1. ‘Memento’ (2000):
Memento is the story of a man who cannot form new memories or learn anything new. Or as any student would call it, ‘revision’. This entertaining and clever film uses a crazy concept of time and two linked storylines to create a thriller that keeps the audience on their toes. Although the film’s cast may not be as recognisable as some of Nolan's blockbusters (highlights being ‘Trinity’ from The Matrix and some guy who was on Neighbours once), it more than makes up for this.
2. ‘Batman Begins’ (2005):
The beginning of Nolan’s love affair with both Christian Bale and Michael Caine, Batman Begins was perhaps the origin of endless ‘gritty reboots’ that now swarm cinema screens (seriously, think of any franchise re-launch since then.) But proving that imitation is the best form of flattery, Batman Begins is the best of any of them. Nolan succeeds in turning Batman into what can only be described as a total badass. However, there are some laughable moments, such as Batman’s ridiculously low voice which led to Bale losing his voice three times whilst filming.
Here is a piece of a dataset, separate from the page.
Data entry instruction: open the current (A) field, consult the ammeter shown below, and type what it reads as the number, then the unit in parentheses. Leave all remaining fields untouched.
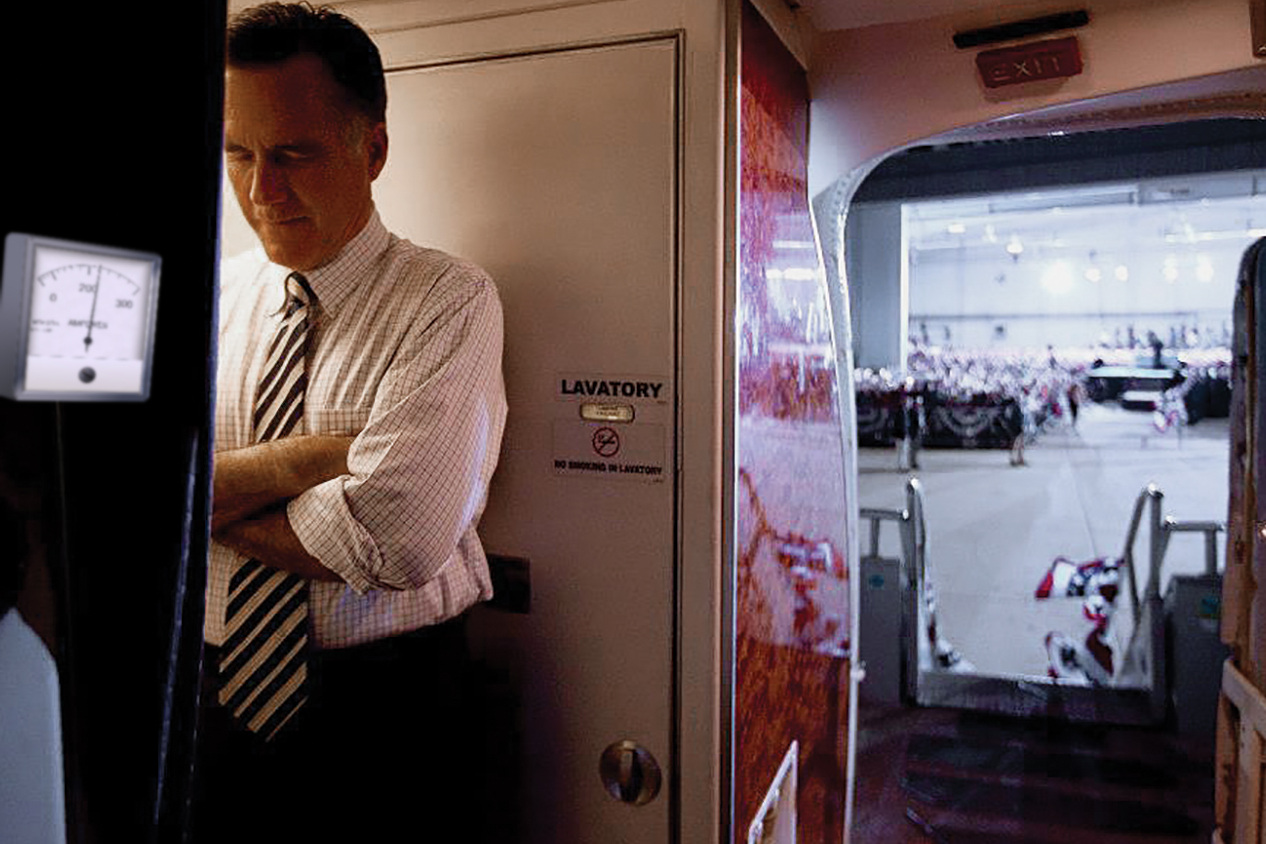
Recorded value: 220 (A)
For UCL novelty value, note that the Thomas Lewis room is dressed up as Gotham’s courtroom and Senate House was used as the court complex.
3. ‘The Prestige’ (2006):
Teaming up again with Bale and Caine (can you see a pattern emerging?), and with Hugh Jackman starring in a role that’s not Wolverine, The Prestige is the first time Nolan moves from the modern day. Set in 19th century London, two rival magicians attempt to produce the perfect trick, resorting to stranger and stranger methods. Even though some of the ideas seem completely ridiculous, they still create a very enjoyable film. With amusing and surprisingly good cameos from David Bowie and Andy Serkis, this film is definitely worth a watch. Trivia: The initials of the two main characters, Alfred Borden and Robert Angier, spell ABRA. Rather appropriate.
4. ‘The Dark Knight’ (2008):
Thought of by many as Nolan’s masterpiece, The Dark Knight is actually one of the best films I’ve ever seen. Although there are some amazing action set pieces and tense moments, the thing tying it all together is Heath Ledger’s truly insane performance as the Joker. A display that is both sadistic and psychopathic, it makes the worst-tempered lecturer seem almost angelic. It's actually quite hard to fully praise The Dark Knight in writing. Just go and see it. The assignment can wait.
5. ‘Inception’ (2010):
A ground-breaking film, Inception in a way managed to form its own genre; an action movie/science fiction/metaphysical hybrid. So much so that ‘Inception’ has been used as a replacement for ‘mind blown’ (in certain social circles). With a star-studded cast including Leonardo DiCaprio, Ellen Paige, Ken Watanabe, Tom Hardy, Joseph Gordon-Levitt and Michael Caine (again), the acting is certainly up to scratch. With fantastic action sequences that seem as if they would have been impossible to film and plot developments one after another; Inception is definitely what you would call exciting. And for some final trivia, scenes shot at UCL include the statue in the library (yes THE statue) and the Gustav Tuck lecture theatre, portrayed with a blackboard instead of its usual electronic screen.
One to watch: The Dark Knight Rises (July 2012). Will be epic. Enough said.